[SUPPLIED DATA — start]
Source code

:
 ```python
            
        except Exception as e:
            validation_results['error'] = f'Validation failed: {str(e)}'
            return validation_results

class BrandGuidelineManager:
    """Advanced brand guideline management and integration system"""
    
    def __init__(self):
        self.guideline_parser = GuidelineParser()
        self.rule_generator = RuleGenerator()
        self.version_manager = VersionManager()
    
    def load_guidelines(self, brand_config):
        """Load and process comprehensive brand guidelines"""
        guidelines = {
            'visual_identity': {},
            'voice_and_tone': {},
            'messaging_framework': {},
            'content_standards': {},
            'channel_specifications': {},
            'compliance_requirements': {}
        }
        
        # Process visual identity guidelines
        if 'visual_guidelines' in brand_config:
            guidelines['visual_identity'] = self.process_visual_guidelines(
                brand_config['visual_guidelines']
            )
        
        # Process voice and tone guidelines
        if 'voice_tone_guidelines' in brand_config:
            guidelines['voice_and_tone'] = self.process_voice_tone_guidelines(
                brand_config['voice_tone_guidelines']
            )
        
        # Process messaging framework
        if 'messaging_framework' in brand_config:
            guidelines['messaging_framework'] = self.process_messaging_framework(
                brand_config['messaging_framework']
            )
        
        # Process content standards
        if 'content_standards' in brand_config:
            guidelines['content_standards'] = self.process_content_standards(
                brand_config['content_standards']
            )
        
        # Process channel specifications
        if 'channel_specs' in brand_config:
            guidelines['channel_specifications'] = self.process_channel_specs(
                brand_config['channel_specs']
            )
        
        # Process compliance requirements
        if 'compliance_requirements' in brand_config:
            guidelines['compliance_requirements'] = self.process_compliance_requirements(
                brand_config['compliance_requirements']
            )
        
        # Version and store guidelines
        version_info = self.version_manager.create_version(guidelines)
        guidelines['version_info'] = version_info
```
[SUPPLIED DATA — finish]
- TASK TO CARRY OUT: What you return should match the data character for character.

- RESULT OF THE EXERCISE:
Source code

:
 ```python
            
        except Exception as e:
            validation_results['error'] = f'Validation failed: {str(e)}'
            return validation_results

class BrandGuidelineManager:
    """Advanced brand guideline management and integration system"""
    
    def __init__(self):
        self.guideline_parser = GuidelineParser()
        self.rule_generator = RuleGenerator()
        self.version_manager = VersionManager()
    
    def load_guidelines(self, brand_config):
        """Load and process comprehensive brand guidelines"""
        guidelines = {
            'visual_identity': {},
            'voice_and_tone': {},
            'messaging_framework': {},
            'content_standards': {},
            'channel_specifications': {},
            'compliance_requirements': {}
        }
        
        # Process visual identity guidelines
        if 'visual_guidelines' in brand_config:
            guidelines['visual_identity'] = self.process_visual_guidelines(
                brand_config['visual_guidelines']
            )
        
        # Process voice and tone guidelines
        if 'voice_tone_guidelines' in brand_config:
            guidelines['voice_and_tone'] = self.process_voice_tone_guidelines(
                brand_config['voice_tone_guidelines']
            )
        
        # Process messaging framework
        if 'messaging_framework' in brand_config:
            guidelines['messaging_framework'] = self.process_messaging_framework(
                brand_config['messaging_framework']
            )
        
        # Process content standards
        if 'content_standards' in brand_config:
            guidelines['content_standards'] = self.process_content_standards(
                brand_config['content_standards']
            )
        
        # Process channel specifications
        if 'channel_specs' in brand_config:
            guidelines['channel_specifications'] = self.process_channel_specs(
                brand_config['channel_specs']
            )
        
        # Process compliance requirements
        if 'compliance_requirements' in brand_config:
            guidelines['compliance_requirements'] = self.process_compliance_requirements(
                brand_config['compliance_requirements']
            )
        
        # Version and store guidelines
        version_info = self.version_manager.create_version(guidelines)
        guidelines['version_info'] = version_info
```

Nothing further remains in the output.